On the Internet, those on the side of the elder Mo and his 28-year-old son pointed out reports of the burglar slashing at the chef’s wife as justification for the family’s retaliation against their assailant.

Which brings to question, if a person's loved one was hurt by the assailant, doesn't that person have the right to assume that the assailant is capable of extreme action that could result in murder and therefore warrants an extreme reaction?

According to Amer, whether or not such reaction will be considered self-defence in court depends very much on the situation at hand.

“It all depends really… if say, he comes into your house with a machete and you took out your machete and when he attacks, you react, he dies, that is self defence.

“But if say, you have already overpowered him, but you keep on hacking at him, that is not self-defence anymore,” he said.

While the public continues to debate this niggling issue of self-defence, the courts have past precedents that clearly define what it is, and what it is not.

The 1971 case of Munney Khan vs the State is an oft-cited legal case here, with the Supreme Court of India ruling that the right of private defence should not be allowed to be pleaded or availed as a pretext for a vindictive, oppressive, or retributive purpose.

Another frequently cited judgment closer to home, in the 1956 case of Public Prosecutor vs Manap, states that the complainant was not entitled to private defence as the retaliation he made was on a much larger scale and more serious that could possibly be justified.
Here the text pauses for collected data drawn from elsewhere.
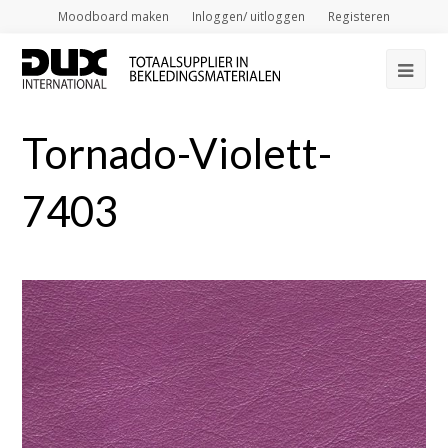
Moodboard maken
Inloggen/ uitloggen
Registeren
Op
Mob
Tornado-Violett-
Me
7403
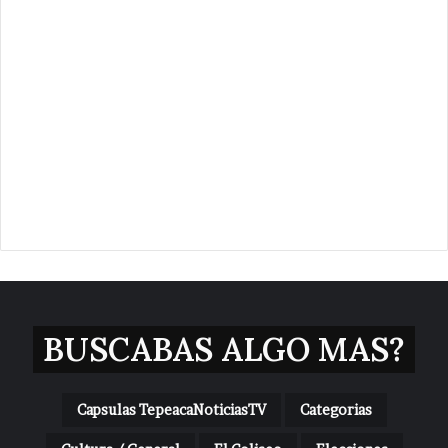
BUSCABAS ALGO MAS?
Capsulas TepeacaNoticiasTV
Categorias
Sadly, news reports in the ongoing murder trial of the Negri Sembilan father-and-son duo have shed little light as to what transpired that night, apart from the fact that Mo's wife Guo Shu Lan was slashed and their assailant was later tied up.

Guo was reported to have received 25 stitches on her arm.

She was also reported to have said the burglar was still conscious when her husband and son tied him up, adding that the assailant’s death was a mystery.

Former criminal lawyer Datuk Geethan Ram Vincent concurred with Amer that it would not be wise to preempt the court in deciding on whether or not Mo senior and his son had passed that thin line of justifiable self-defence.

But Geethan said that the prosecutor would have acted based on the available evidence and only pressed the charge after being convinced the act went beyond self-defence.

“At this stage, we do not know the facts. It’s all facts dependant.

“To be able to charge them, the public prosecutor must be convinced they have crossed the line,” Geethan told Malay Mail Online.

Sympathetic Malaysians took to social media and vented their anger and dissatisfaction upon learning that the chef and his son face the mandatory death penalty if convicted of murdering Chen Wen Bao.

Many said they would have done the same thing if dealt with the same situation and called the charge unjust.